* **EXERCISE A**: From the discussion about writing a language in Go, copy everything between "case ast of" and "over them, etc.", inclusive.
* **EXERCISE B**: In the discussion about writing a language in Go, what does the commenter who finds it fun say is used to implement sum types and ASTs?
* **EXERCISE C**: Continue the discussion about writing a language in Go from where it stops.

* **EXCERPT PROVIDED**:
___
Writing a language in Go, which doesn't have sum types won't be fun.

Also, if you want to implement a compiler, and not an interpreter, the host language having GC is not very useful to get GC.

Haskell is going to make working with ASTs much easier and safer. It also has a superset of the concurrency features of Go.


I'm writing a language in Go. It is fun. Sum types (and ASTs) are implemented with interfaces which provide a pretty clean and type safe way of doing this.


Can you show some small example encoding of an AST in Go?


The code for Twik has a simple AST in it. Of course, it's Lisp, so it's perhaps too simple.

http://blog.labix.org/2013/07/16/twik-a-tiny-language-for-go


The duplication there in each AST node kinda hurts the eyes :)

Also, the type-switch on interface {} is ugly.

Consider how an AST looks like in Haskell:

  data AST
    = LiteralInt Int
    | LiteralFloat Float
    | List [AST]
    ...
And then an eval looks like:

  case ast of
    LiteralInt int -> ...
    LiteralFloat float -> ...
    List nodes -> ...
and it is safe, rather than interface{}, you get the AST type and you get exhaustiveness checking that you covered all cases.

Also, if you add an annotation to each AST element (e.g: inferred types), you can very easily and safely map over them, etc.


http://golang.org/pkg/go/ast/

Well, not that small, i guess :-)
___
Dataset entries:
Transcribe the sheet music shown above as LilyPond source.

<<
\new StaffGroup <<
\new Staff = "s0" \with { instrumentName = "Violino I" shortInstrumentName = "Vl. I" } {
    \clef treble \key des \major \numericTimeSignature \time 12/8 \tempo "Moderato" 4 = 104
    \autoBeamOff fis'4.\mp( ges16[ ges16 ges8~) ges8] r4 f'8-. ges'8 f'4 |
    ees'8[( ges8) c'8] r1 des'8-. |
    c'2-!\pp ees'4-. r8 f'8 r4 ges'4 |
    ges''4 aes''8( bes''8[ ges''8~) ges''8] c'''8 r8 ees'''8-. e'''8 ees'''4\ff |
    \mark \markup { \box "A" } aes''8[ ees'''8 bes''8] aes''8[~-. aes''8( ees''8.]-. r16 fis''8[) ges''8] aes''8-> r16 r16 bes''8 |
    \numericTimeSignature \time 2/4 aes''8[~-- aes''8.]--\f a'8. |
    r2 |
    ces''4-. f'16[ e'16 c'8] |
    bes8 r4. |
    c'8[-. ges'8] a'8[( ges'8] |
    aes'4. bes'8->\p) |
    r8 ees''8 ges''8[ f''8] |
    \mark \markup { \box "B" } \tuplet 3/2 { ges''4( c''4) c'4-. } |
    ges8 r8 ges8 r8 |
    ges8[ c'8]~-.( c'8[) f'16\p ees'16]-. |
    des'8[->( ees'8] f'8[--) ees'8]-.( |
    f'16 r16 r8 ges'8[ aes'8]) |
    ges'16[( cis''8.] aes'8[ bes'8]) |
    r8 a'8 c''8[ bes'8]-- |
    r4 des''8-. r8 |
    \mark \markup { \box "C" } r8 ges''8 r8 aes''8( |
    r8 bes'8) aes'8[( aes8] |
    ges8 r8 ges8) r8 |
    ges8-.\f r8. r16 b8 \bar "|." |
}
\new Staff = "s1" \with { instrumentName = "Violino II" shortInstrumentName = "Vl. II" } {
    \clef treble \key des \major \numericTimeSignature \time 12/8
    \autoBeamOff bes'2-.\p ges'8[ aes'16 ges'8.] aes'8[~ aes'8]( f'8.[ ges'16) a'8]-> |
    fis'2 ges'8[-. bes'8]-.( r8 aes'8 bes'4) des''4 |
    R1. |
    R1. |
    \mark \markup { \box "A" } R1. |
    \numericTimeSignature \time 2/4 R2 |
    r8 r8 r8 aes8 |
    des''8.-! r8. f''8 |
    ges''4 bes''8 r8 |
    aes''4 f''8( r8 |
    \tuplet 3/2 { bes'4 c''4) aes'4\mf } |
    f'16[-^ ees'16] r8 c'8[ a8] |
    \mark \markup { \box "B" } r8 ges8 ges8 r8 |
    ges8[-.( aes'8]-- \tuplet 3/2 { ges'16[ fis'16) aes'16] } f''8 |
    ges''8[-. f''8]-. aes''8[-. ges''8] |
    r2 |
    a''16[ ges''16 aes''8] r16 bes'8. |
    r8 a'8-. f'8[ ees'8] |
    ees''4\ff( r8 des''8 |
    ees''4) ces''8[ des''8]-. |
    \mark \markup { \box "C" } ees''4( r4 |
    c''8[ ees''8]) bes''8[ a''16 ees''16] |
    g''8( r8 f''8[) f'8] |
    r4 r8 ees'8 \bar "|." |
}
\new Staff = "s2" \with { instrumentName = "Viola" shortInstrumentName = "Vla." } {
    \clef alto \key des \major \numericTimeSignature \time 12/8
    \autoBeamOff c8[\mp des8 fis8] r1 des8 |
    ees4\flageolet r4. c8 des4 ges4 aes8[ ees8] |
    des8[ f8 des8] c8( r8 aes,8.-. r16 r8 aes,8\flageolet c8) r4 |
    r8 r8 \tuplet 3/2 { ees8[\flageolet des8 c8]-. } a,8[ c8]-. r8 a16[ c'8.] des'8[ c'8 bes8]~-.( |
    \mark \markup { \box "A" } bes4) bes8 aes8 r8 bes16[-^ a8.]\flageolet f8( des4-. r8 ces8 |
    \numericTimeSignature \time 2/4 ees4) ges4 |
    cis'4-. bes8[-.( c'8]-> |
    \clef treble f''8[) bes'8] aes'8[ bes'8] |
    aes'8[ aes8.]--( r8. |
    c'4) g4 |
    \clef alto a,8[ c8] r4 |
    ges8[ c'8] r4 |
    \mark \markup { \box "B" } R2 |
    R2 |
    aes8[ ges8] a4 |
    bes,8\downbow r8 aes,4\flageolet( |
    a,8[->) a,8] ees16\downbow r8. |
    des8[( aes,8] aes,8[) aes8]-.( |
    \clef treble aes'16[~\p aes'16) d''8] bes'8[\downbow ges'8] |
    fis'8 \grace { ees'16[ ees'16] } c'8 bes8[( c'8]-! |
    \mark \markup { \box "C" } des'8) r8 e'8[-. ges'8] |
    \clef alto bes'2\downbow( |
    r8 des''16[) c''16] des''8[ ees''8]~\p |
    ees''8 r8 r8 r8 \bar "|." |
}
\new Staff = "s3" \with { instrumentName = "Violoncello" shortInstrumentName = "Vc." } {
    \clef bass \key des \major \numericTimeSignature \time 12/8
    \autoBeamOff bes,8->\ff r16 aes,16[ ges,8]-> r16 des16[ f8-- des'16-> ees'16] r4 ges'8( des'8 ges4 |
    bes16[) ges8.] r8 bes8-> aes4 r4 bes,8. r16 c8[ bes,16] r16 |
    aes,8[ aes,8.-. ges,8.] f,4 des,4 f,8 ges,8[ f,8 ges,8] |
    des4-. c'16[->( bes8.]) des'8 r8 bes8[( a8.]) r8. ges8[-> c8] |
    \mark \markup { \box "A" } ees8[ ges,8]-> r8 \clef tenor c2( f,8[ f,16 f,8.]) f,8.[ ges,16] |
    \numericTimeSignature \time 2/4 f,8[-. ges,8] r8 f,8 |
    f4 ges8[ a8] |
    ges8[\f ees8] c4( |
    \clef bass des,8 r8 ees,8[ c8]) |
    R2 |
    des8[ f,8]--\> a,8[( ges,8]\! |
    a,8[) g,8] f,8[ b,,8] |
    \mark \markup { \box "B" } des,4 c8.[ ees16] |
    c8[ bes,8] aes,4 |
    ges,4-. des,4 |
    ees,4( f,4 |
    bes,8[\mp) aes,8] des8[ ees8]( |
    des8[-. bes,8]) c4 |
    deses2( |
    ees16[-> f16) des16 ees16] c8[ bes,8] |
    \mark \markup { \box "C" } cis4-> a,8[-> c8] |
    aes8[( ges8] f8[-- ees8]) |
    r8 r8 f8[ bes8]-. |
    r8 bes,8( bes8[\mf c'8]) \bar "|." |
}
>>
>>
___
* **EXPECTED OUTPUT A**:
case ast of
    LiteralInt int -> ...
    LiteralFloat float -> ...
    List nodes -> ...
and it is safe, rather than interface{}, you get the AST type and you get exhaustiveness checking that you covered all cases.

Also, if you add an annotation to each AST element (e.g: inferred types), you can very easily and safely map over them, etc.

* **EXPECTED OUTPUT B**: Interfaces.

* **EXPECTED OUTPUT C**:
>You get out of having to write your own GC

You also don't have the ability to write a GC-less language, because there is no practical way to write non-GCed Go code.

>you can incorporate a few nice concurrency features with little effort

You also can't implement any custom OS-level concurrency features.


You also don't have the ability to write a GC-less language, because there is no practical way to write non-GCed Go code.

True, so you probably don't want to do that.

You also can't implement any custom OS-level concurrency features.

True. But for "journeyman" level language implementation, the toolset is quite good.


Most of those seem to be things that could arguably be "implementing a language that compiles to Go and then leverages the Go compiler & runtime", which is pretty much orthogonal to "implementing a language in Go".


>You get out of having to write your own GC

No, you really don't. The built-in GC is nothing like the GC needed for lots of other languages.


The built-in GC is nothing like the GC needed for lots of other languages.

Don't write those languages in Go.


That kind of defeats the whole idea that it's a good language for writing other languages in.

Not to mention that to use the GC, you'd have to carry the whole baggage of Go's runtime with you in the new language. And that's Go's GC is not that good in the first place.


There are different levels of language implementation. Doing it in Go is more of a "Journeyman" level. If something like the Go runtime is going to enable more people to have written an interpreter, then this is a good thing. Most people's implementation of GC will probably be no better or worse than Go's.